Teaching about Invasive and Native Species
An August, 2023 Curious City story on WBEZ radio about the red swamp crayfish – an invasive species found in the Chicago-Calumet River system – profiled efforts by scientists to remove them from the river system. Friends’ Education Manager Mark Hauser said that he and his students from our Chicago River Schools Network (CRSN) have been finding the red swamp crayfish, which resemble mini-lobsters, for years on field trips to the North Side of the Chicago.

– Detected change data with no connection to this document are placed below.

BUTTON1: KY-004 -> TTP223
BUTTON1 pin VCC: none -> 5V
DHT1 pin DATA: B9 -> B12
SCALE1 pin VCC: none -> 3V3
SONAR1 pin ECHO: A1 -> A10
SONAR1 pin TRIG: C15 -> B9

“The red swamp crayfish is pervasive and is just one of the invasive crayfish species which threaten our river ecosystem,” said Hauser. The red swamp crayfish “is second only to Asian carp in terms of its invasiveness and potential to wreak havoc on local ecosystems,” according the WBEZ story. Hauser notes, “encountering a red swamp crayfish, or a native crayfish species, creates a perfect opportunity to have a discussion with students about the importance of native species to ecosystems and the determents of invasive species. Friends’ education and on the ground approach is dedicated to teaching our future leaders about the river’s health so they understand its needs and opportunities, and doing hands-on restoration to make the river more hospitable to the native species who are supposed to live here.”

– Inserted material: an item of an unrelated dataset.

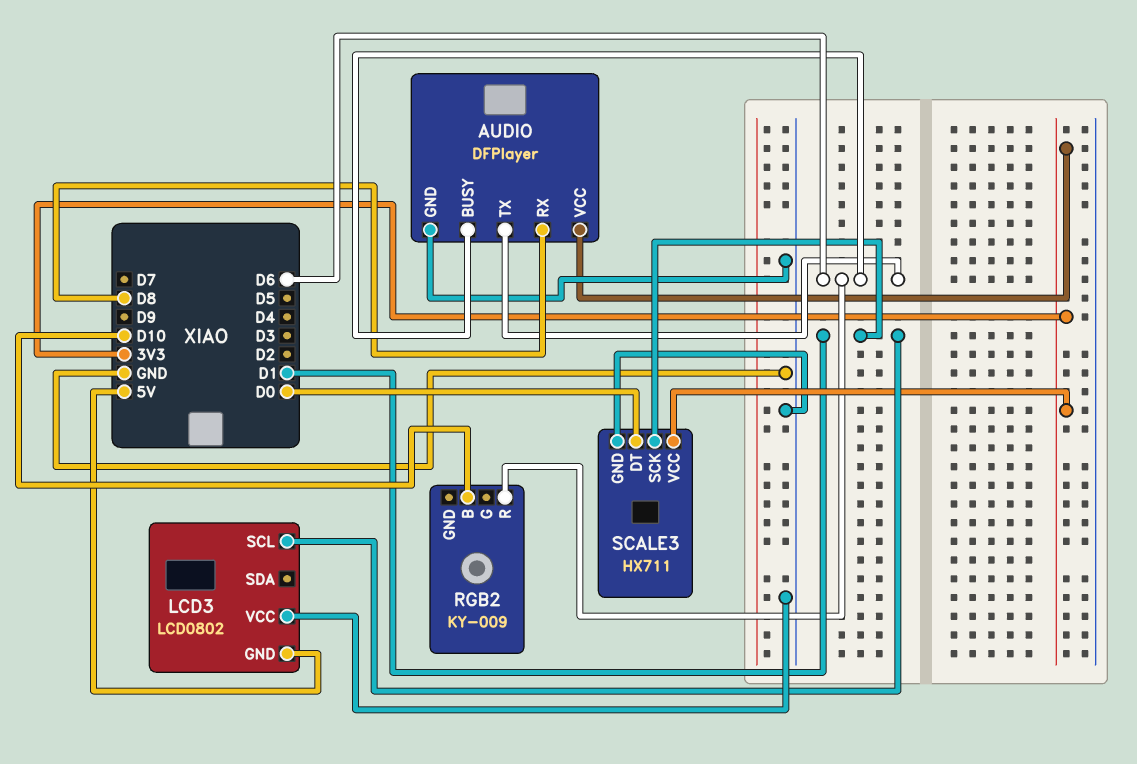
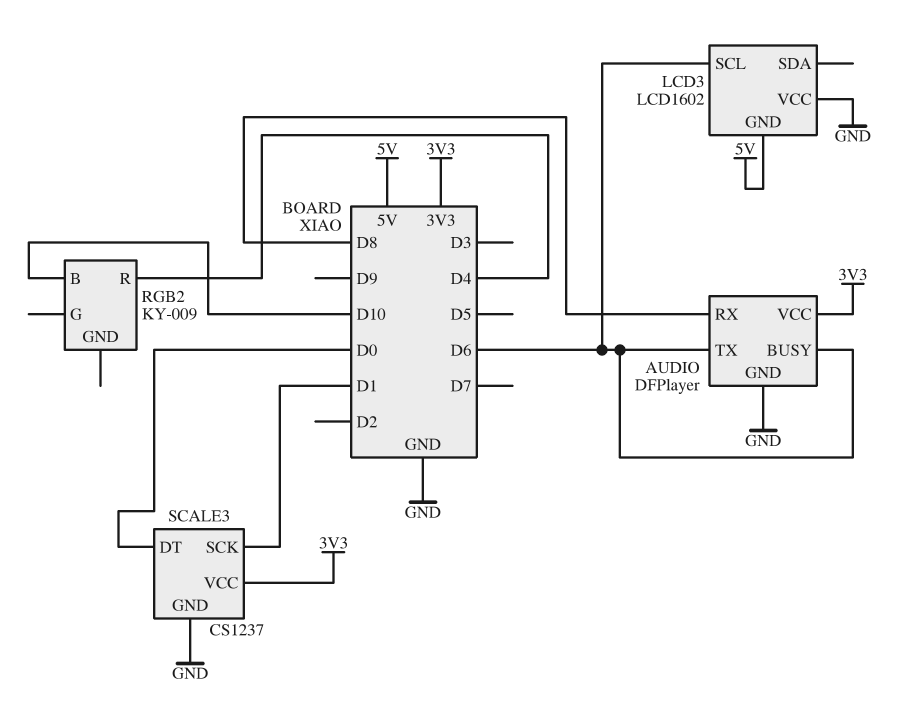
LCD3: LCD0802 -> LCD1602
LCD3 pin SCL: D1 -> D6
RGB2 pin R: D6 -> D4
SCALE3: HX711 -> CS1237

Designed to provide teachers with the tools they need to meet the state’s Next Generation Science Standards, the CRSN provides K-12 teachers with the training and personalized assistance they need to teach students ways to investigate real world issues and create service-learning projects that work to solve everyday problems facing the river and our communities. Since its founding in 1996, the CRSN has engaged more than 475,000 students and teachers in science, language, and history activities at locations throughout the river system.